Security Operations Center (SOC) Analyst

At Infobip, we dream big. We value creativity, persistence, and innovation, passionately believing that it is through teamwork that we can all reach greater heights.

Since 2006, we have been innovating at the edge of technological possibilities and are now shaping global communications of the future. Through 75+ offices on six continents, Infobip’s platform is used by almost 80% of the population, making it the largest network of its kind and the only full-stack cloud communication platform globally.

Join us on our mission to create life-changing interactions between humans and online services with new and unseen solutions.

The Corporate Security team is looking for the first members in LATAM, located in the Asuncion office in Paraguay. Apply if you’re interested in working with one of the coolest teams in Infobip! 
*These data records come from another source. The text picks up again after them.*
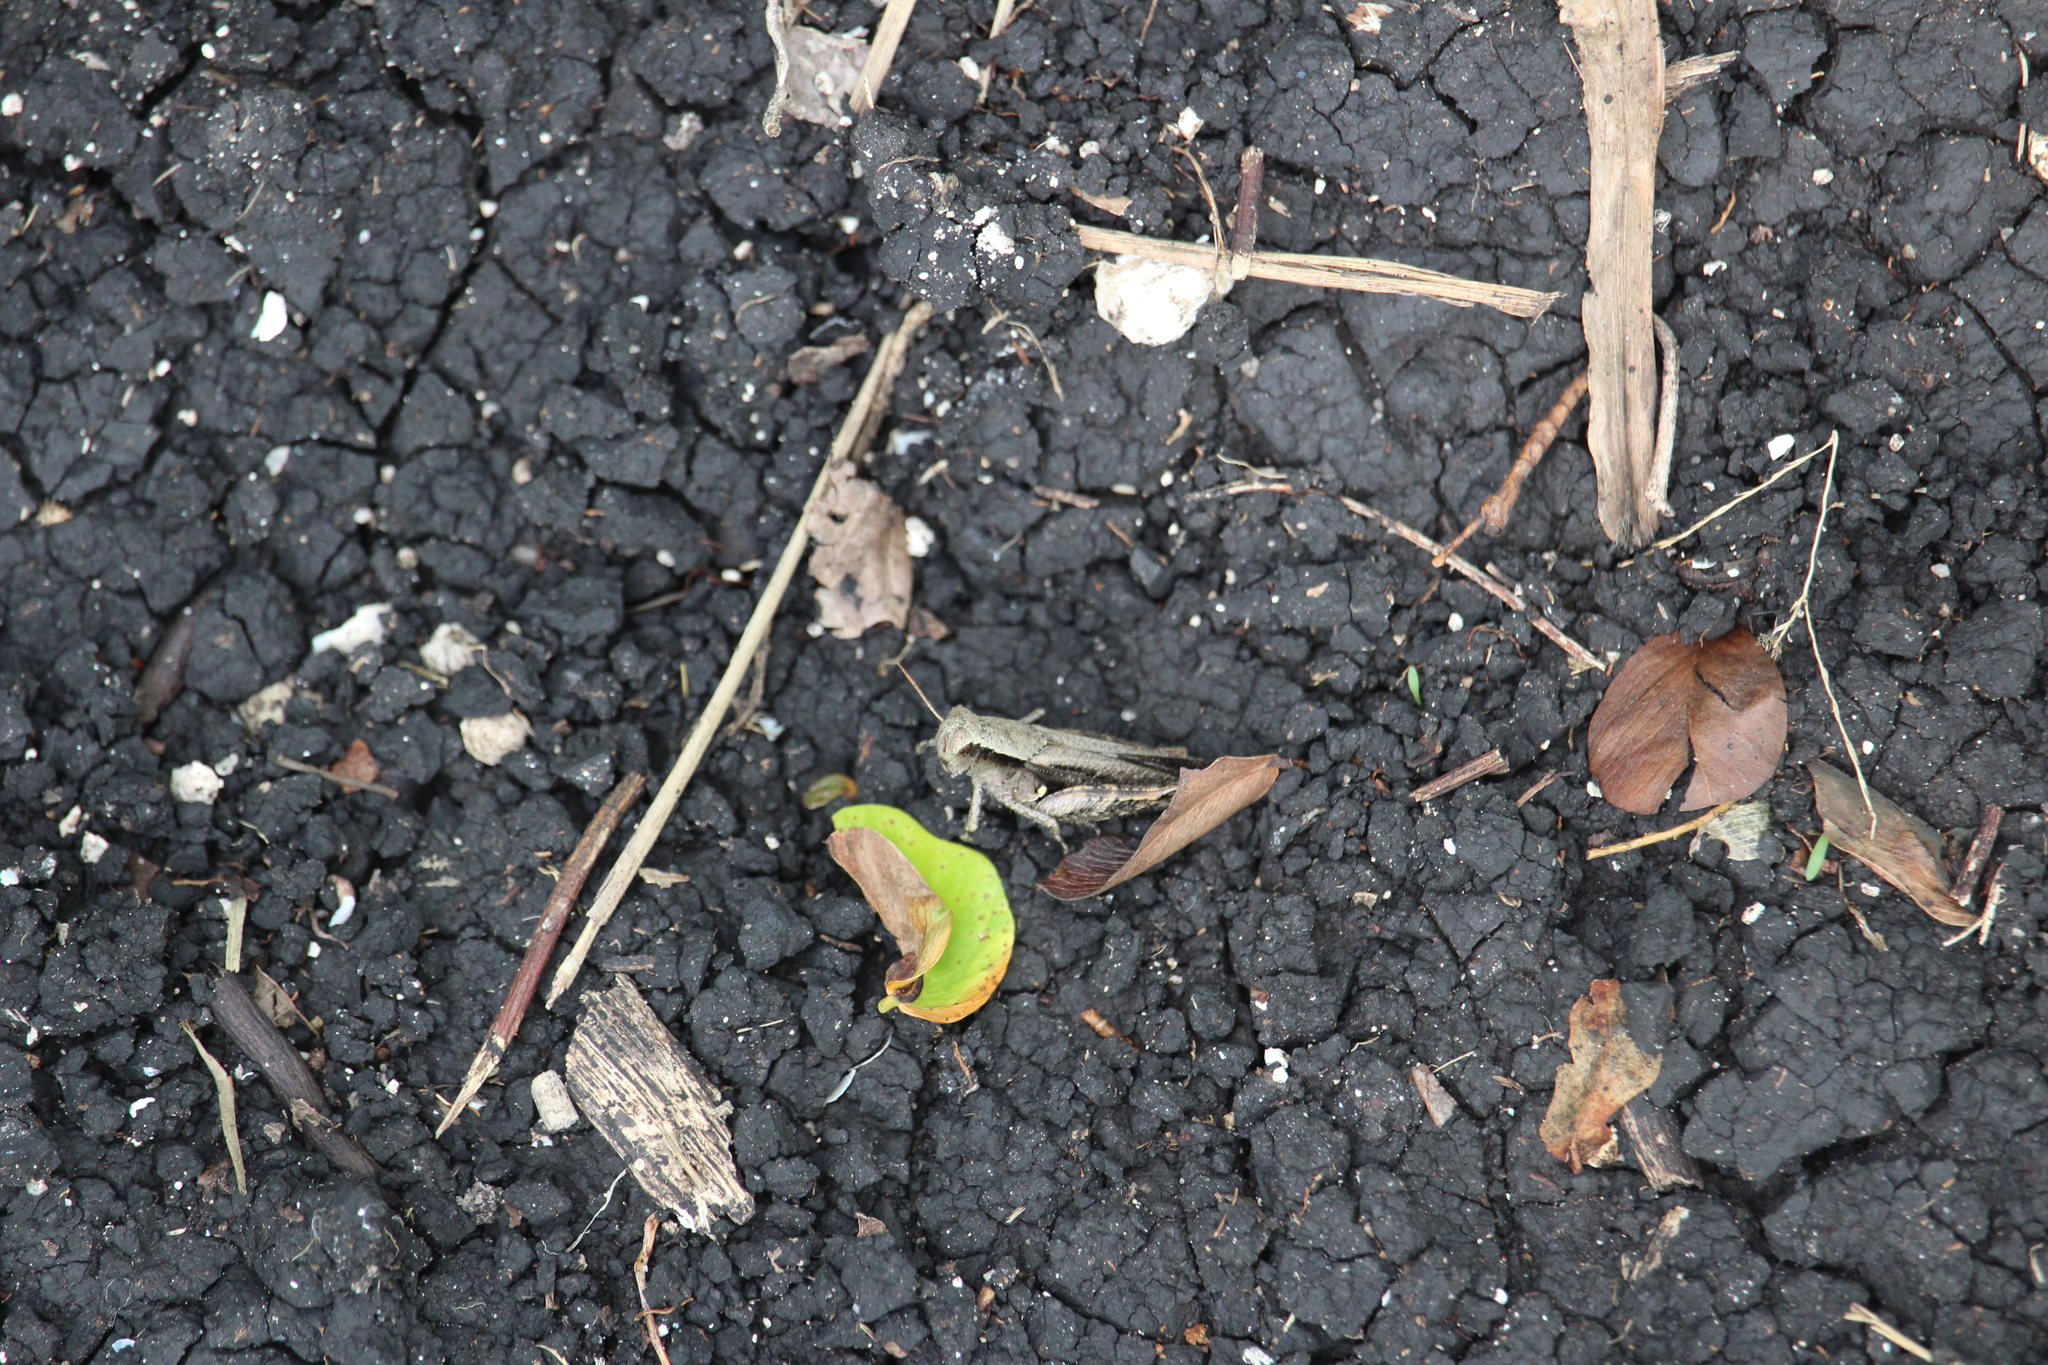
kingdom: Animalia
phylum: Arthropoda
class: Insecta
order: Orthoptera
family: Acrididae
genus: Aidemona
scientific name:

As a Security Operations Center (SOC) Incident Analyst/Tier 1, you will be a part of the team that strives to prevent, identify, and respond to all cyber threats that Infobip is exposed to. 

Your job will include daily triage of security events – alerts raised by our monitoring systems, suspicious behavior reported by our users, and policy violations –to detect security incidents in a timely manner or to escalate potential incidents to your colleagues for deeper inspection. 
Don’t worry; you won’t be sitting in front of the screen all day, sifting through thousands of events – nobody likes that! Automation, fine-tuning of existing rules, and improving the processes are one of our priorities. You will be able to contribute to new tools and, improve use cases playbooks, and even further automate mundane tasks. 
In your daily job, you will also monitor emerging threats and publicly known vulnerabilities and exploits to ensure that all high-risk vulnerabilities in our IT infrastructure are patched as soon as possible, in close cooperation with responsible teams. 
If a security incident occurs, you and your team will be the first responders to the security incident, performing all stages of the PICERL cycle – but fear not, you’re in good company! 

What you will do at Infobip: 

• Be a first responder to security events/alerts/incidents 

• Monitor security applications stack (SIEM, IDS/IPS, EDR/EPP, SOAR, mail security, …) for alerts, prioritize them, and perform triage to confirm whether the incident is ongoing 

• Document incidents in the Incident Management System 

• Escalation of incidents to Tier 2 analysts and other stakeholders (Security and Engineering teams) 

• Actively use security applications stack to triage and correlate security events 

• Suggest improvements to existing use cases, playbooks, rulesets, and security applications stack in general 

• Review and fulfill requests for security exceptions for end users (mail exceptions, web exceptions, removable media exceptions, local administrator rights…) 

• Perform vulnerability management tasks on a daily basis - track emerging threats and vulnerabilities using open-source intelligence, industry news, and other sources, assess their applicability to Infobip’s IT infrastructure, notify responsible teams, and track their timely resolution 

• Perform basic administrative tasks on the systems owned by the SOC team 

• Actively contribute to phishing simulations (payload suggestions and development) 

• Actively contribute during the incident response in all PICERL phases (especially preparation and identification) 

What would make a great fit for this position?     

• Ideally you have an engineering background and passion for IT, technology and security with at least 1 year of prior experience in the same or similar jobs, preferably in fast-paced international environment 

• You have basic knowledge of phishing mail analysis – header analysis, detection and detonation of suspicious links 

• You have basic knowledge of operating systems (Windows, Linux, Mac OS) and their attack surface 

• You have basic knowledge of SIEM and EDR/EPP tools 

• You have strong analytical and investigative skills combined with the ability to navigate through substantial amounts of data to gather critical information in a timely manner 

• You know what a CVSS stands for and can perform basic triage of vulnerability, its severity, and possible impact on the organization 

• You are genuinely interested in information security, curious to learn about security tools, new threats, threat actors, and attack techniques – how to detect them and prevent them 

• Industry-recognized security certificates (Security+, CySA+, CSA, GCIH, …) are advantage, but not a prerequisite 

• Hands-on knowledge of Linux operating systems and system administration tasks are an advantage but not a prerequisite 

• You speak fluently to clients, partners, and colleagues alike and have a great command of English (we validate it!) 

• You can exhibit an advanced level of teamwork, excellent communication skills, and a high degree of independence and project management skills 

• You are efficient in execution, prone to continuous improvements, experimentation, and self-education 

• You will be a part of a global team that regularly synchronizes and shares valuable inputs from day-to-day work  

• You will be expected to work individually but will have a team to lean on when needed  

Infobip employees are people with diverse backgrounds, characteristics, and experiences that share the same passion and talent that helps us achieve our mission. That's why Infobip is committed to creating a diverse workplace and is proud to be an equal-opportunity employer.

All qualified applicants will receive consideration for employment without regard to race, color, ancestry, religion, age, sex, sexual orientation, gender, gender identity, national origin, citizenship, disability, veteran status, or any other part of one's identity.